INSTRUCTION: Write out the lines below, leaving out the pictures, from the start of the items through the line that contains "Clock reading: 10:57", and nothing else.

:: RECORD LIST ::

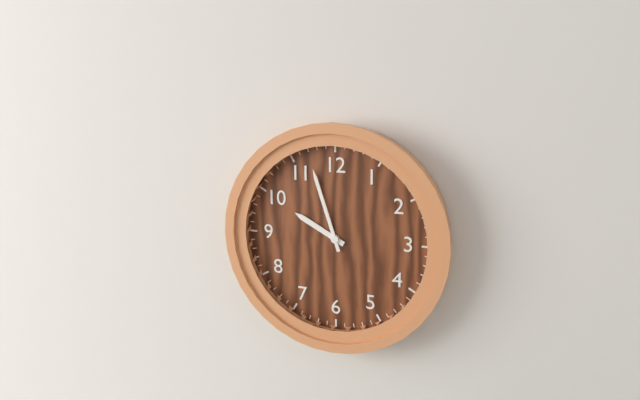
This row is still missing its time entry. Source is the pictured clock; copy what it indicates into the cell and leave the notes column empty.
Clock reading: 9:57
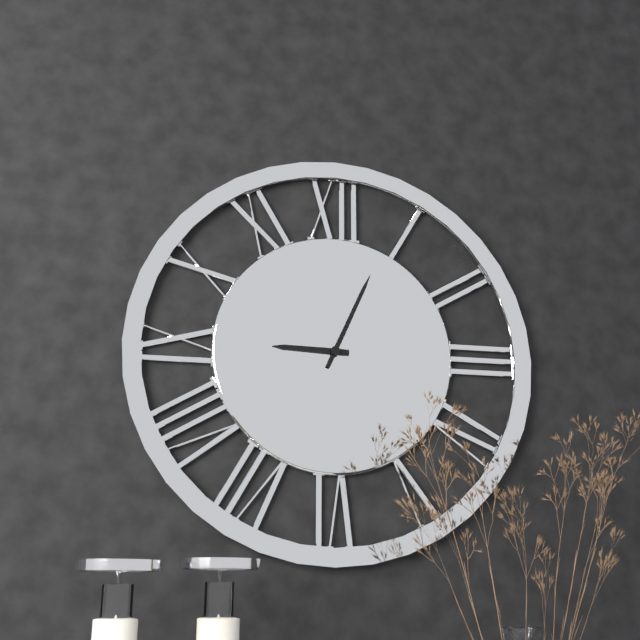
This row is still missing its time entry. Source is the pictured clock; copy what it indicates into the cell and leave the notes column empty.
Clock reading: 9:04
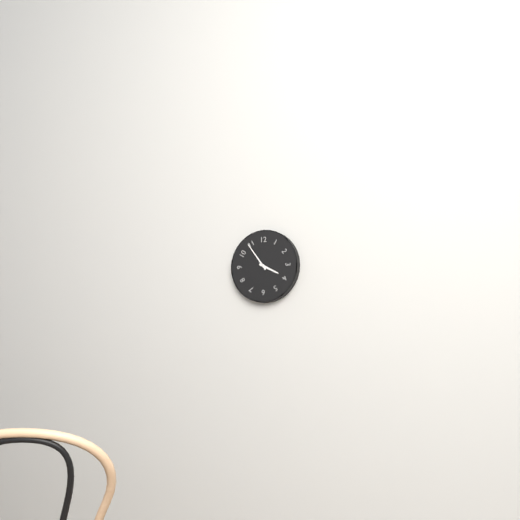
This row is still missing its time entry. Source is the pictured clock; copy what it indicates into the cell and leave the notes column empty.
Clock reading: 3:54
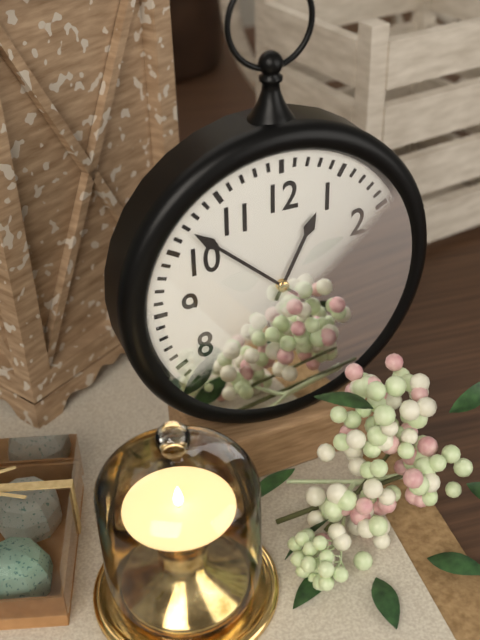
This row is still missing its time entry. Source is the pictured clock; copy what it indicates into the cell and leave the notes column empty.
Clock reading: 12:52
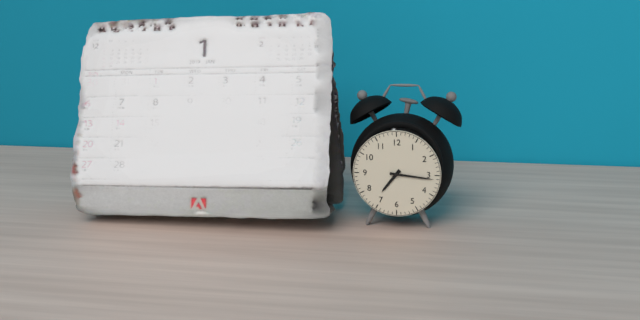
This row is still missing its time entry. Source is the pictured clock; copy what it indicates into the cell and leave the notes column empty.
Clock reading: 7:16
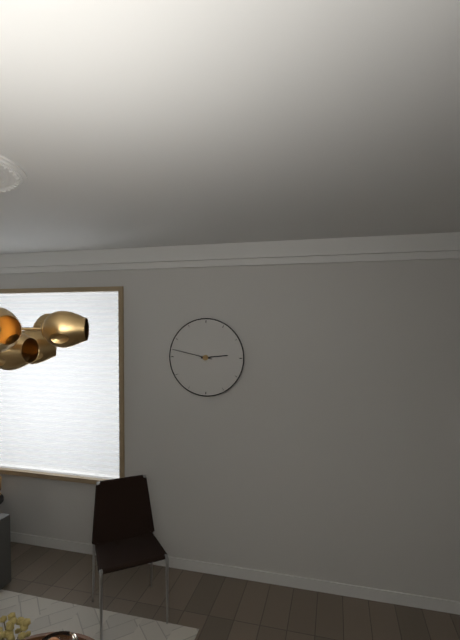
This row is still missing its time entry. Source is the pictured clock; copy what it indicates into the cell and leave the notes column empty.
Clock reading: 2:47
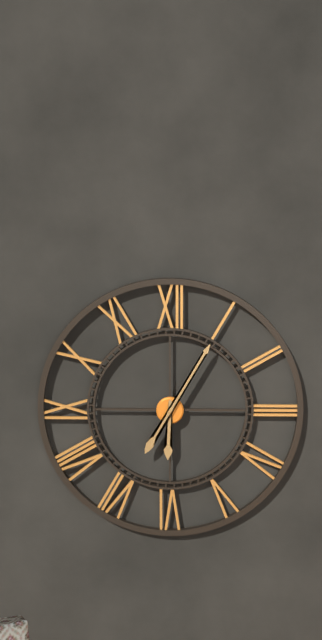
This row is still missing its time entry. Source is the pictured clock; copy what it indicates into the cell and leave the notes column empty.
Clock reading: 6:05
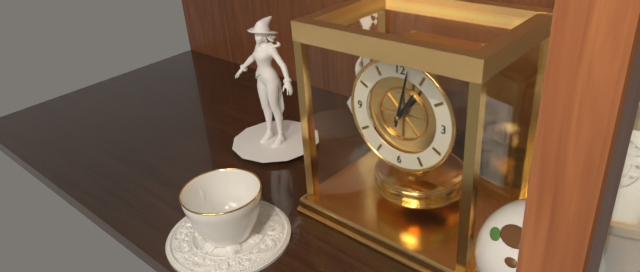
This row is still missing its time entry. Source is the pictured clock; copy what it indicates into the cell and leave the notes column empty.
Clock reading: 1:02
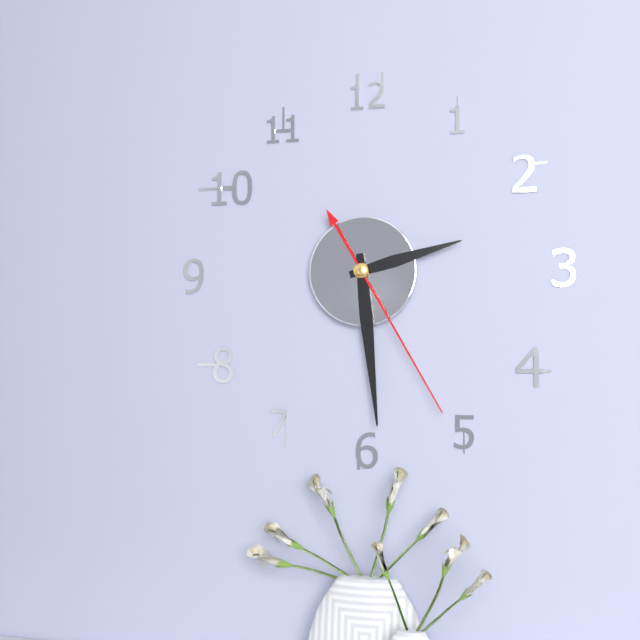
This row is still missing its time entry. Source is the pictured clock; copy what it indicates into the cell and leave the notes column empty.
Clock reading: 2:29:25
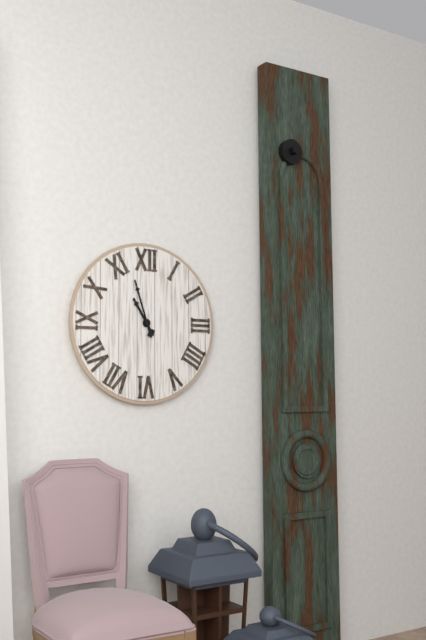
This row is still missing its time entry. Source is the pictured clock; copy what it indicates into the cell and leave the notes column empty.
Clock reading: 10:57
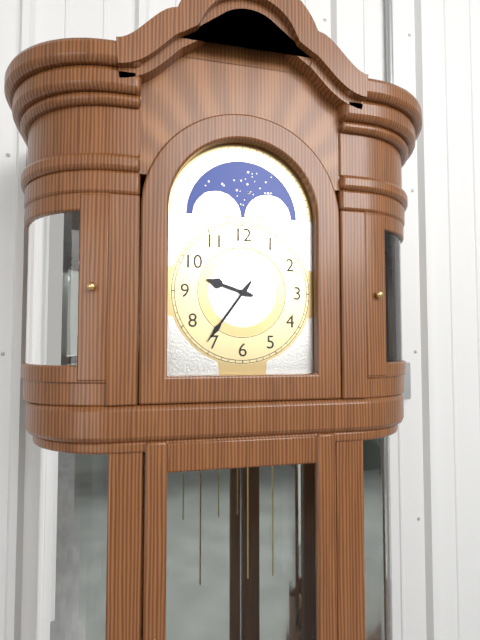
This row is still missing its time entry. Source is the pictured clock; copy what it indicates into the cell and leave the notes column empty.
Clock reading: 9:36
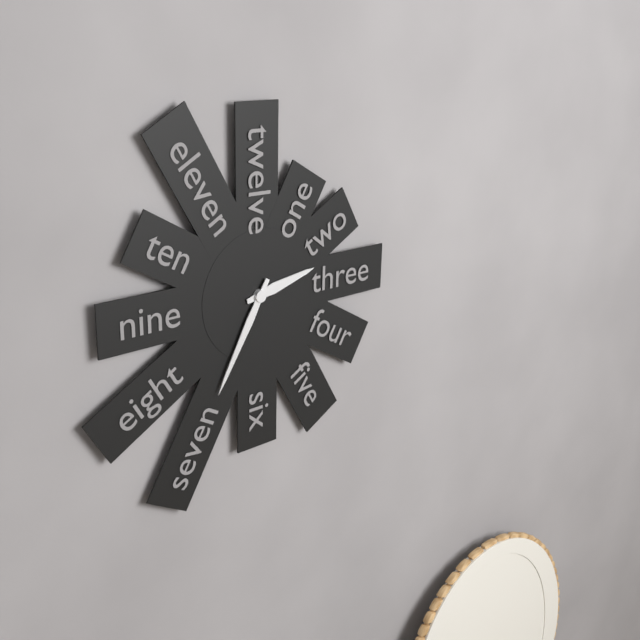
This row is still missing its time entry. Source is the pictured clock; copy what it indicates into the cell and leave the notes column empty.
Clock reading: 2:35
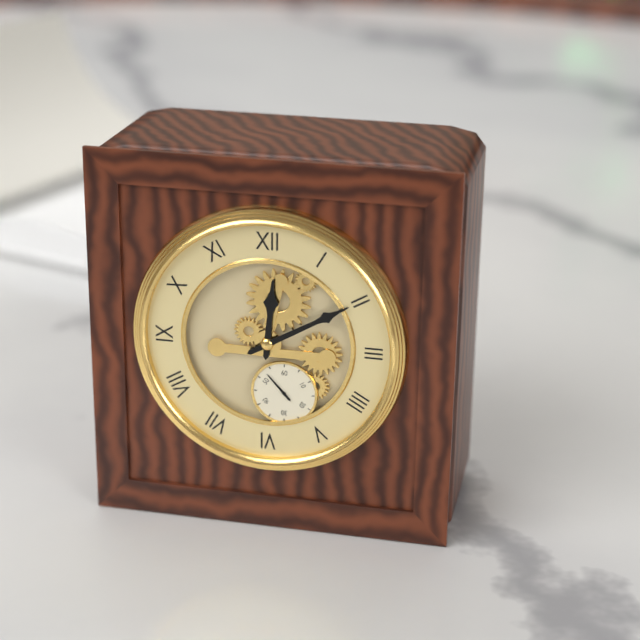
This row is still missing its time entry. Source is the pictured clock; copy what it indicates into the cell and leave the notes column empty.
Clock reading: 12:10
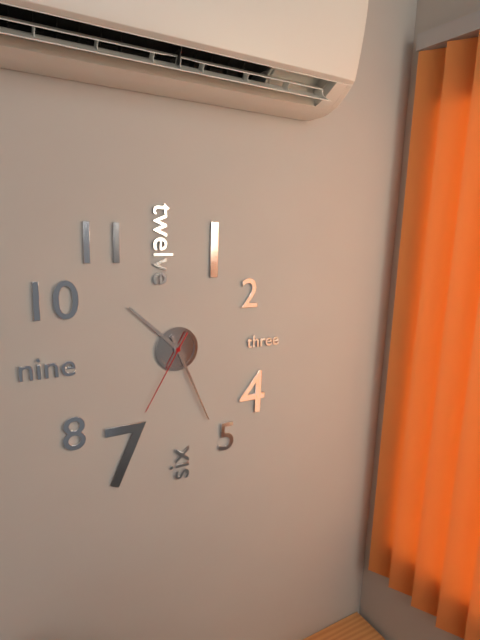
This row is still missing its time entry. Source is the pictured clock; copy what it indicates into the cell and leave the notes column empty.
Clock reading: 10:26:35
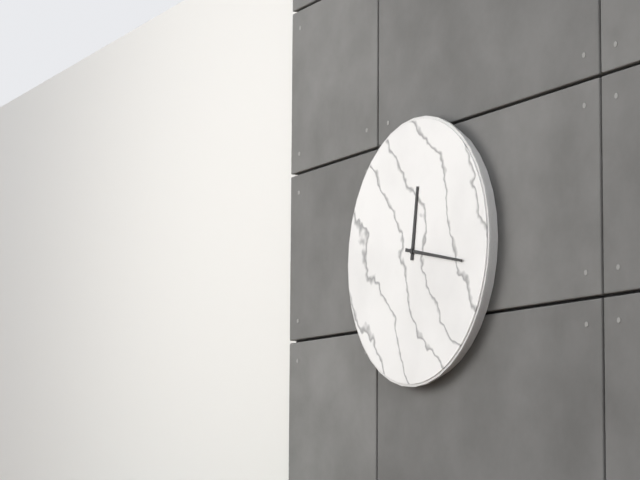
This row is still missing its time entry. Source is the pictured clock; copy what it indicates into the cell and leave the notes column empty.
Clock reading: 12:17
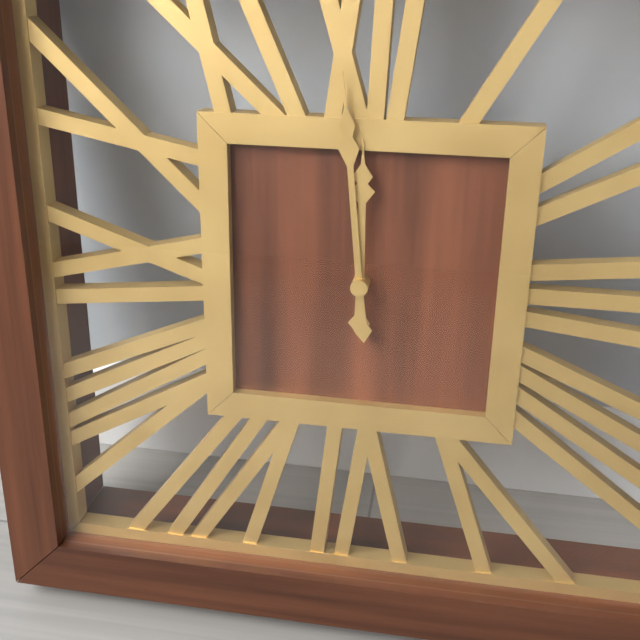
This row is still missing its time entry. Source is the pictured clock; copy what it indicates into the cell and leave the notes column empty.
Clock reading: 11:59
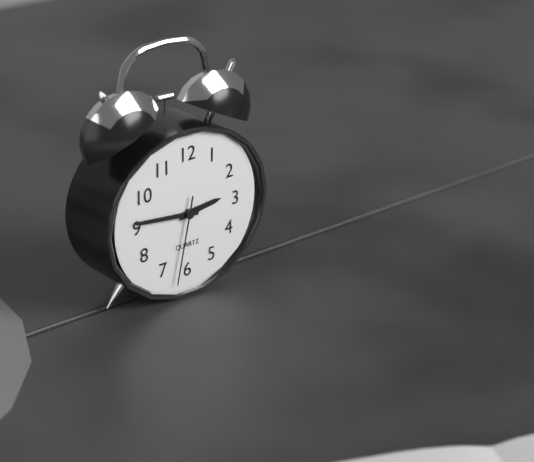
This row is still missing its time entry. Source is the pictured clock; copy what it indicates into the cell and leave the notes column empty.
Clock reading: 2:46:32
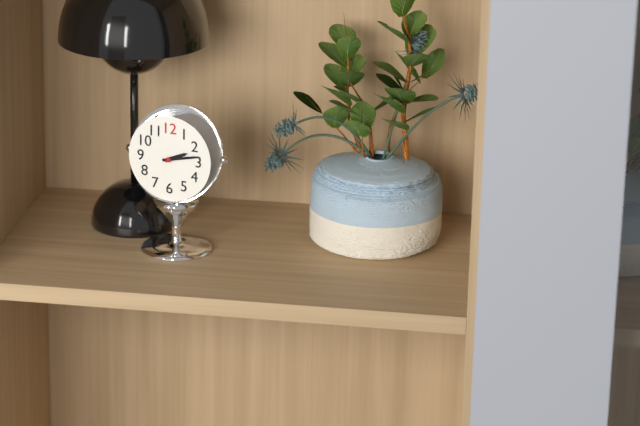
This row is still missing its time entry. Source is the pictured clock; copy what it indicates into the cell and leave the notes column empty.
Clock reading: 2:13
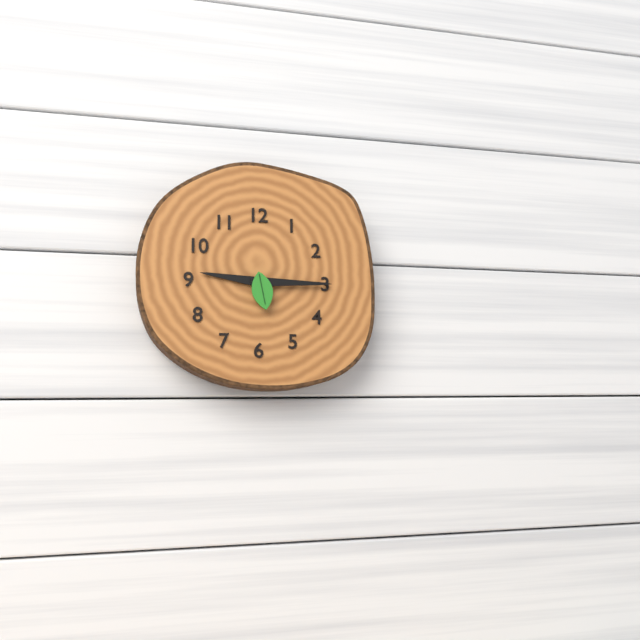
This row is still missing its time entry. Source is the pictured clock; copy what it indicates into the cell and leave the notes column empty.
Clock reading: 9:15
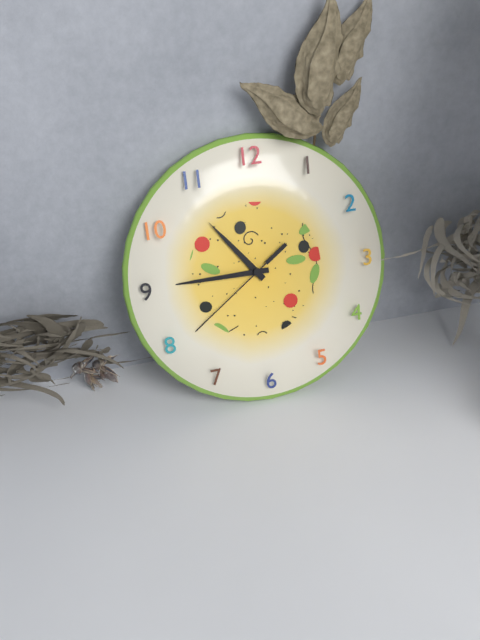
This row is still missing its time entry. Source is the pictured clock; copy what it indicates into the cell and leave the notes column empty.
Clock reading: 10:45:39
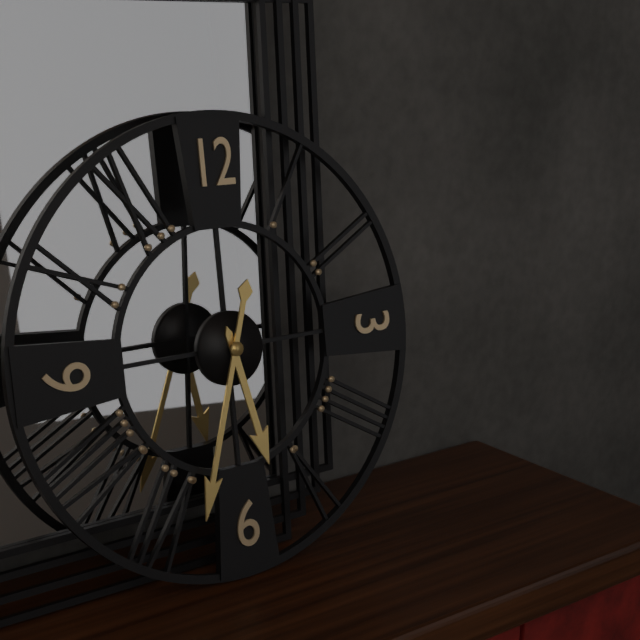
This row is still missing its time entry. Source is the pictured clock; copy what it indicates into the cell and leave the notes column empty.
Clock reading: 5:33
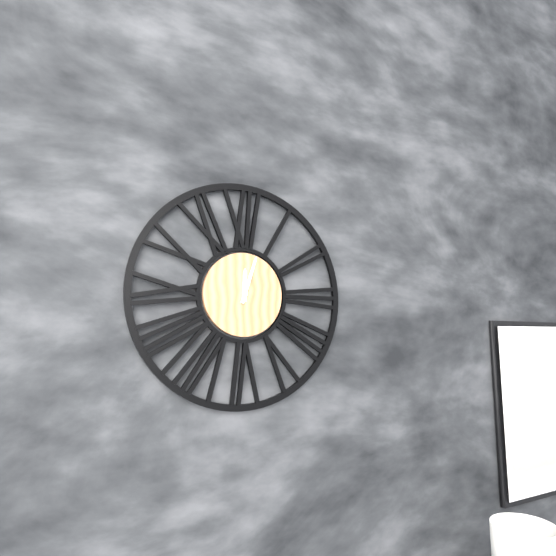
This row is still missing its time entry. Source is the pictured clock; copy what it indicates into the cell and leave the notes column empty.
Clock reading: 12:03
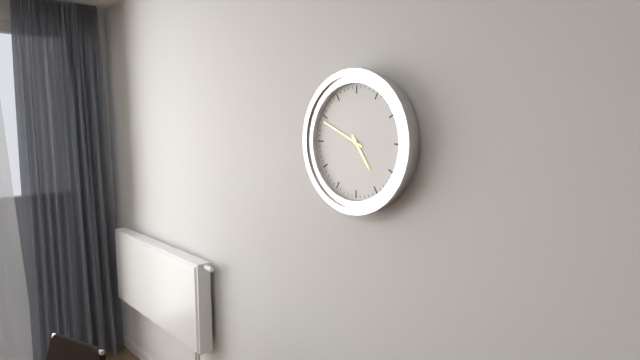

:::

CORRECT OUTPUT:
This row is still missing its time entry. Source is the pictured clock; copy what it indicates into the cell and leave the notes column empty.
Clock reading: 9:57
This row is still missing its time entry. Source is the pictured clock; copy what it indicates into the cell and leave the notes column empty.
Clock reading: 9:04
This row is still missing its time entry. Source is the pictured clock; copy what it indicates into the cell and leave the notes column empty.
Clock reading: 3:54
This row is still missing its time entry. Source is the pictured clock; copy what it indicates into the cell and leave the notes column empty.
Clock reading: 12:52
This row is still missing its time entry. Source is the pictured clock; copy what it indicates into the cell and leave the notes column empty.
Clock reading: 7:16
This row is still missing its time entry. Source is the pictured clock; copy what it indicates into the cell and leave the notes column empty.
Clock reading: 2:47
This row is still missing its time entry. Source is the pictured clock; copy what it indicates into the cell and leave the notes column empty.
Clock reading: 6:05
This row is still missing its time entry. Source is the pictured clock; copy what it indicates into the cell and leave the notes column empty.
Clock reading: 1:02
This row is still missing its time entry. Source is the pictured clock; copy what it indicates into the cell and leave the notes column empty.
Clock reading: 2:29:25
This row is still missing its time entry. Source is the pictured clock; copy what it indicates into the cell and leave the notes column empty.
Clock reading: 10:57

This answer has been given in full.